Comer mais cedo à noite pode beneficiar a saúde do coração e do metabolismo, aponta estudo

Comer mais cedo à noite pode beneficiar a saúde do coração e do metabolismo, aponta estudo

Um estudo científico conduzido nos Estados Unidos sugere que o horário das refeições pode ter um papel importante na saúde cardiovascular e metabólica. Pesquisadores da Northwestern University observaram que terminar as refeições algumas horas antes de dormir pode contribuir para melhorias na pressão arterial, no controle da glicose e em outros indicadores ligados à saúde do coração.

A pesquisa foi publicada na revista científica Arteriosclerosis, Thrombosis, and Vascular Biology e analisou como o momento em que as pessoas se alimentam pode interagir com o ritmo circadiano, o relógio biológico natural do organismo. Esse sistema regula diversas funções essenciais do corpo, como o sono, a liberação de hormônios, o metabolismo e a atividade cardiovascular.

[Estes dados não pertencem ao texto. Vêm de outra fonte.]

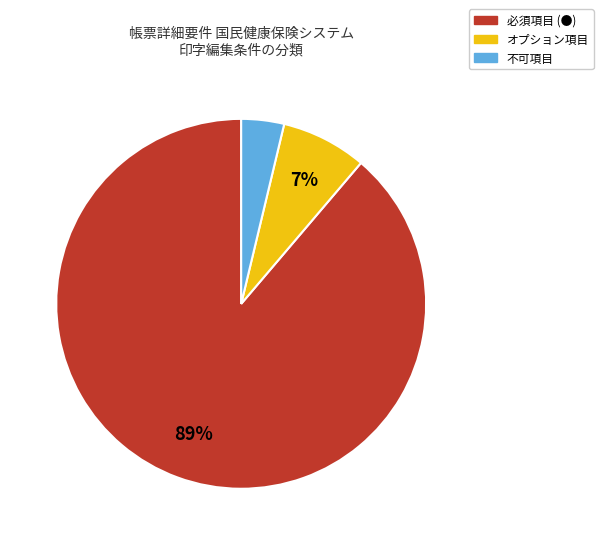

To the nearest percent, what is the difference between the largest and smallest slice percentages?

85%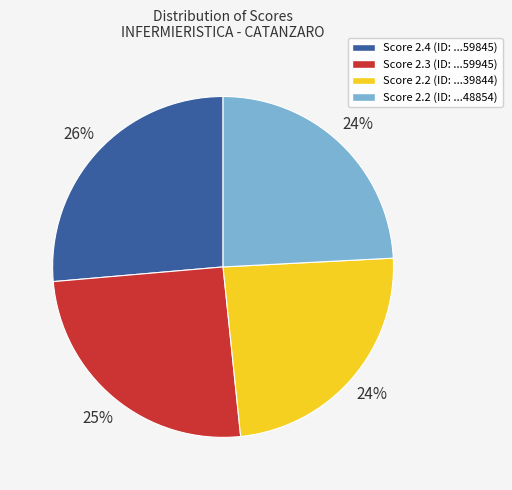

Is there any slice that represents more than half of the pie?

No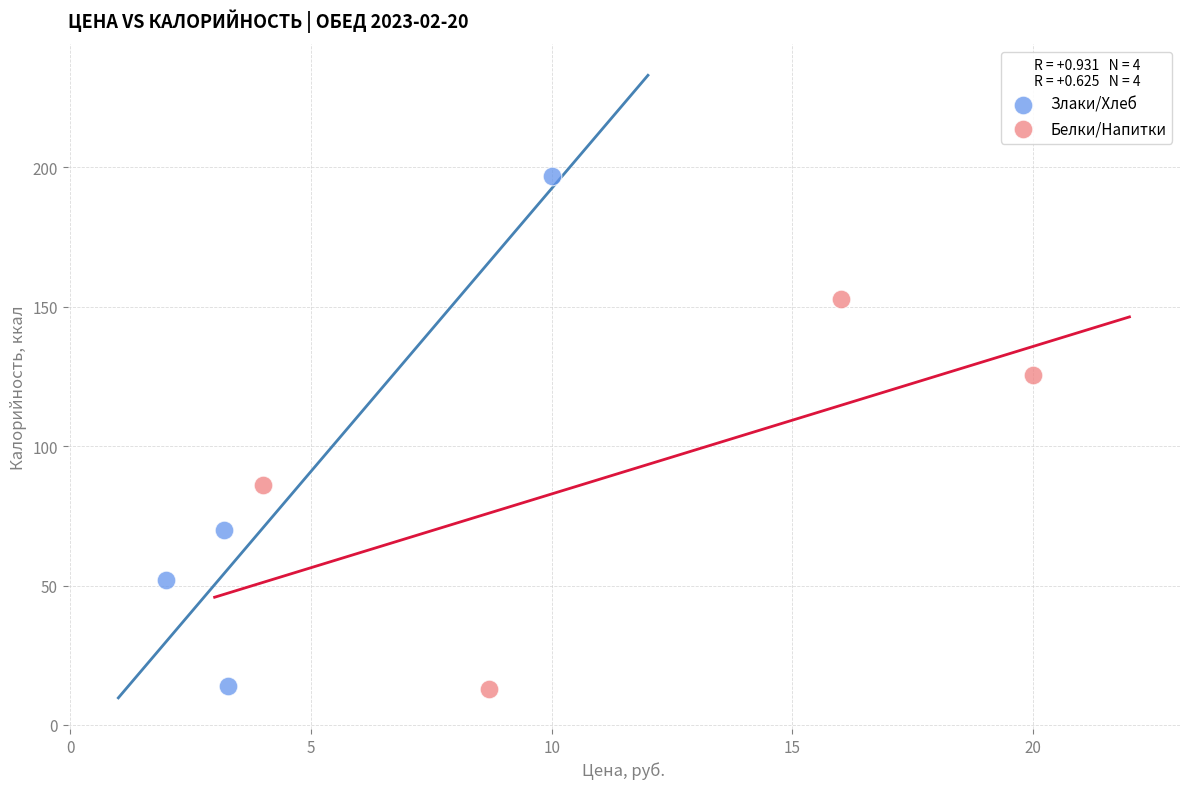

Which series has the widest spread of Y values?

Злаки/Хлеб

De acordo com os cientistas nos Estados Unidos, comer muito tarde pode interferir nesse equilíbrio biológico. Durante a noite, o organismo entra em uma fase de recuperação e descanso, na qual diversas funções metabólicas desaceleram para permitir processos de reparo e regeneração. A ingestão de alimentos perto da hora de dormir pode manter o sistema digestivo ativo quando o corpo deveria estar se preparando para o sono.

O estudo acompanhou 39 adultos entre 36 e 75 anos, todos com sobrepeso ou obesidade e com fatores de risco para doenças metabólicas, como diabetes e problemas cardiovasculares. Os participantes foram divididos em grupos que seguiram diferentes períodos de jejum noturno, sendo que todos foram orientados a interromper a alimentação pelo menos três horas antes de dormir.

Após cerca de sete semanas e meia, os pesquisadores observaram melhorias em diversos indicadores de saúde, especialmente entre aqueles que mantiveram períodos mais longos de jejum durante a noite. Entre os resultados registrados estavam reduções moderadas na pressão arterial noturna, diminuição da frequência cardíaca durante o sono, melhora na tolerância à glicose e maior sensibilidade à insulina, fator importante para o controle adequado dos níveis de açúcar no sangue.

Outro achado relevante foi a redução dos níveis noturnos de cortisol, hormônio relacionado ao estresse e ao metabolismo. Esse equilíbrio hormonal pode contribuir para um funcionamento metabólico mais estável e saudável.

Problemas como hipertensão arterial e diabetes são considerados desafios importantes de saúde pública em todo o mundo. Dados da Organização Mundial da Saúde (OMS) indicam que cerca de 1,4 bilhão de adultos entre 30 e 79 anos viviam com hipertensão em 2024, enquanto aproximadamente 830 milhões de pessoas conviviam com diabetes em 2022. Por esse motivo, mudanças no estilo de vida continuam sendo uma das principais estratégias recomendadas para prevenção e controle dessas doenças.

Segundo os pesquisadores nos Estados Unidos, prolongar o período de jejum durante a noite pode permitir que o organismo passe com mais eficiência da fase de digestão para processos metabólicos de recuperação. Durante esse intervalo, o corpo pode regular melhor hormônios, metabolismo da glicose e funções cardiovasculares.

Apesar dos resultados promissores, os cientistas ressaltam que o estudo apresenta algumas limitações, como o número relativamente pequeno de participantes e o curto período de acompanhamento. Novas pesquisas com amostras maiores e acompanhamento por mais tempo serão necessárias para confirmar os efeitos de longo prazo desse padrão alimentar.

Ainda assim, os resultados sugerem que ajustar o horário das refeições pode ser uma estratégia simples de estilo de vida para favorecer a saúde metabólica. Alinhar os horários de alimentação ao ritmo biológico natural do corpo pode ajudar a melhorar o funcionamento do metabolismo, contribuir para a saúde do coração e promover um bem-estar geral.